TASK INSTRUCTIONS: Once you find the line with "none -> <div>Folder", output it and every line after it exactly, through the last line of the listing, but no pictures.
===== DATA TO PROCESS
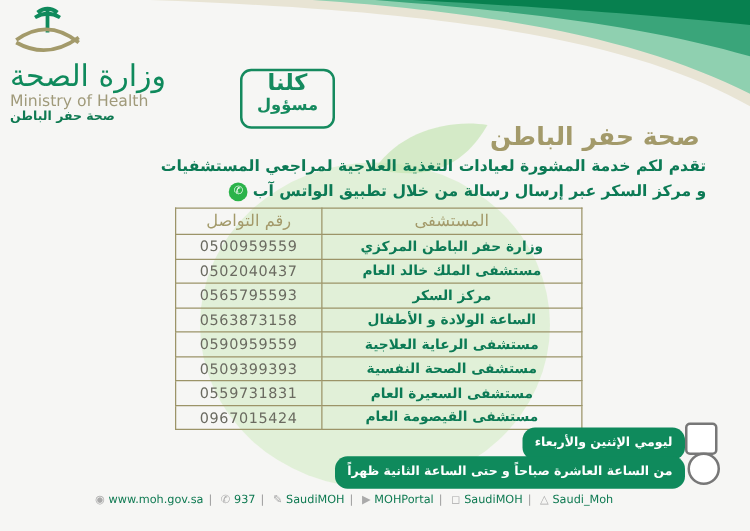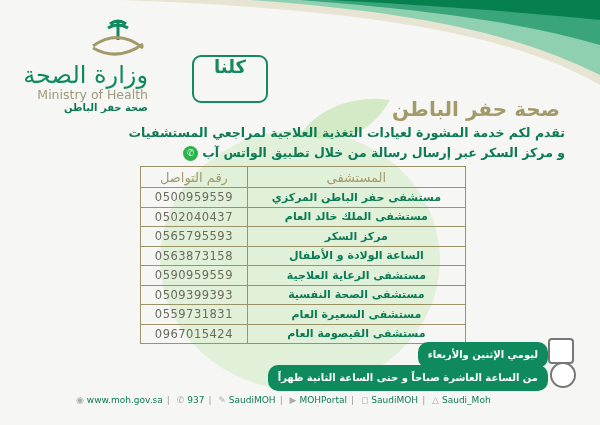"وزارة الصحة" .logo { text-align: right -> left; top: 18px -> 4px }
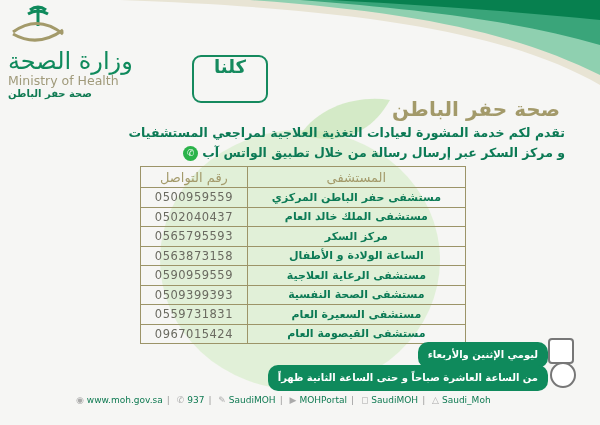"مسؤول" div.b2 { html: none -> <div>مسؤول</div> }
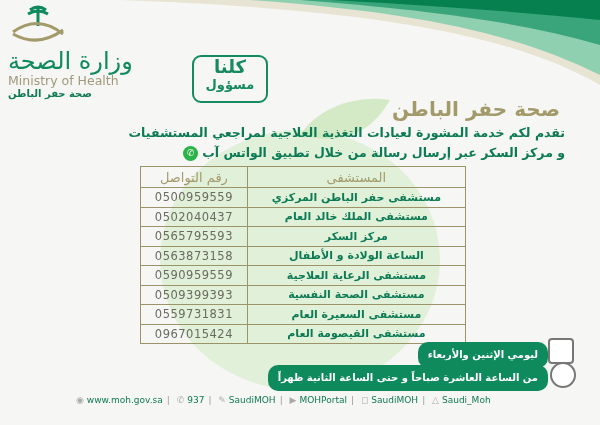"مستشفى حفر الباطن المركزي" td.h { text: مستشفى -> وزارة }
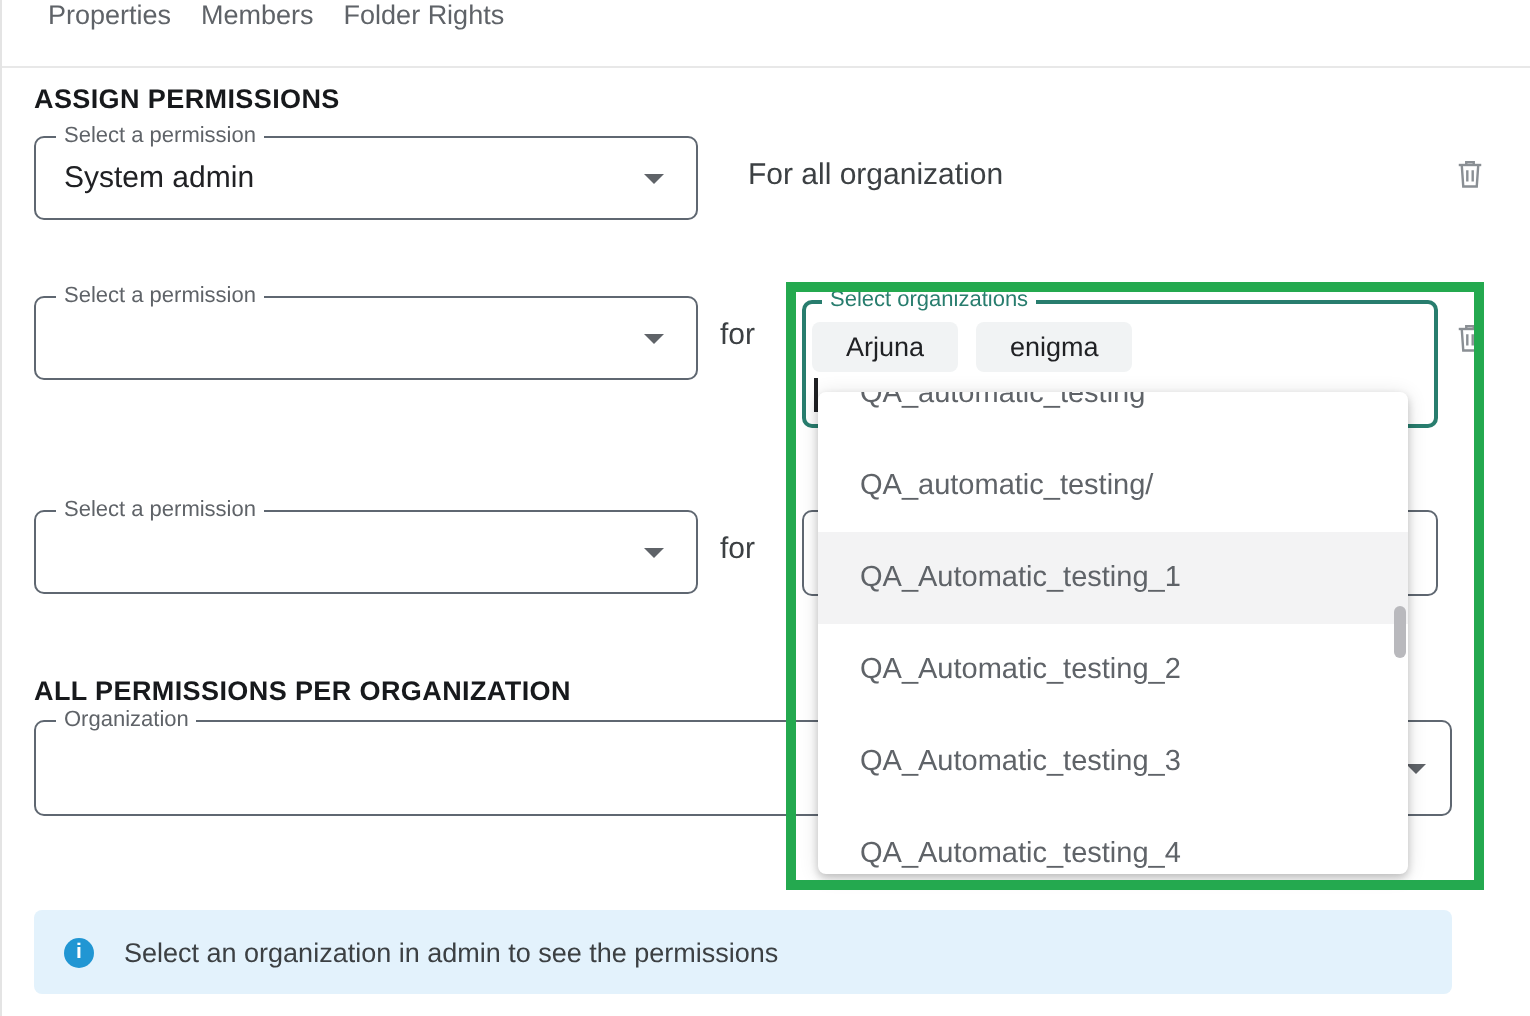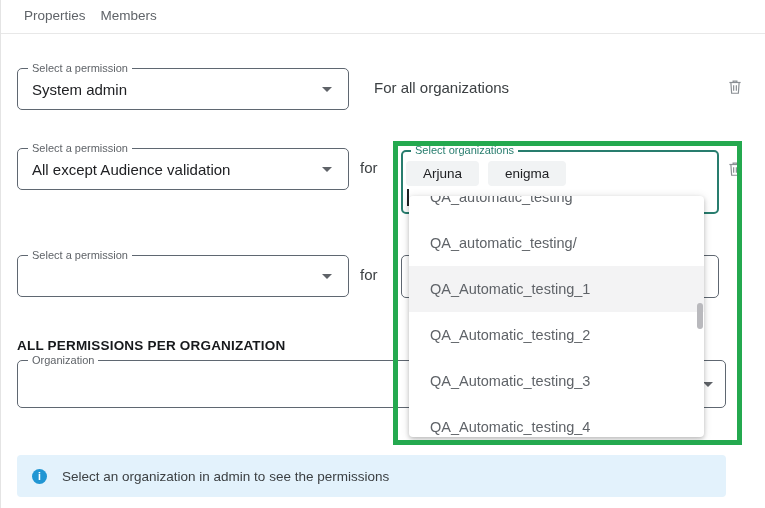"Properties" .tab-bar { align-items: center -> flex-start }
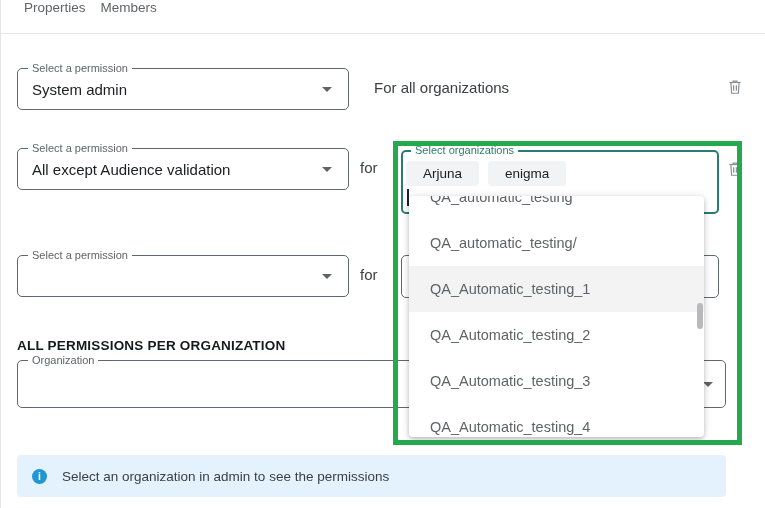"Folder Rights" div.tab { html: none -> <div>Folder Rights</div> }
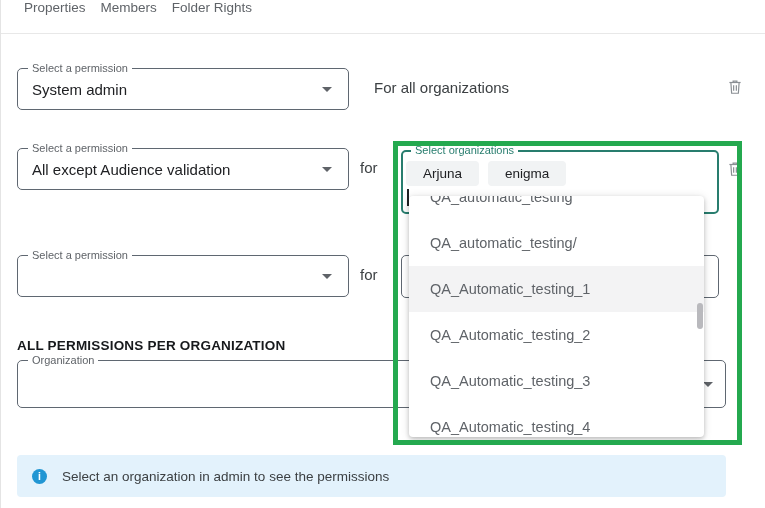"ASSIGN PERMISSIONS" div.section-heading { html: none -> <div>ASSIGN PERMISSIONS</div> }
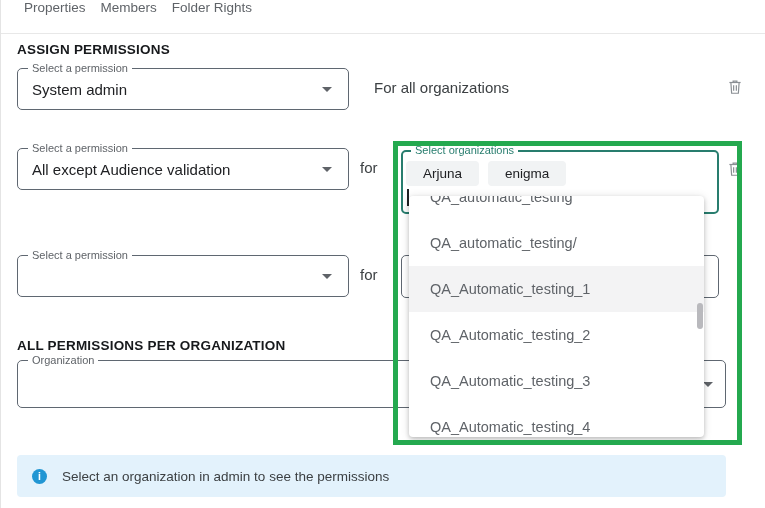"For all organizations" div.plain-text { text: organizations -> organization }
==========
EXERCISE RESPONSE:
"Folder Rights" div.tab { html: none -> <div>Folder Rights</div> }
"ASSIGN PERMISSIONS" div.section-heading { html: none -> <div>ASSIGN PERMISSIONS</div> }
"For all organizations" div.plain-text { text: organizations -> organization }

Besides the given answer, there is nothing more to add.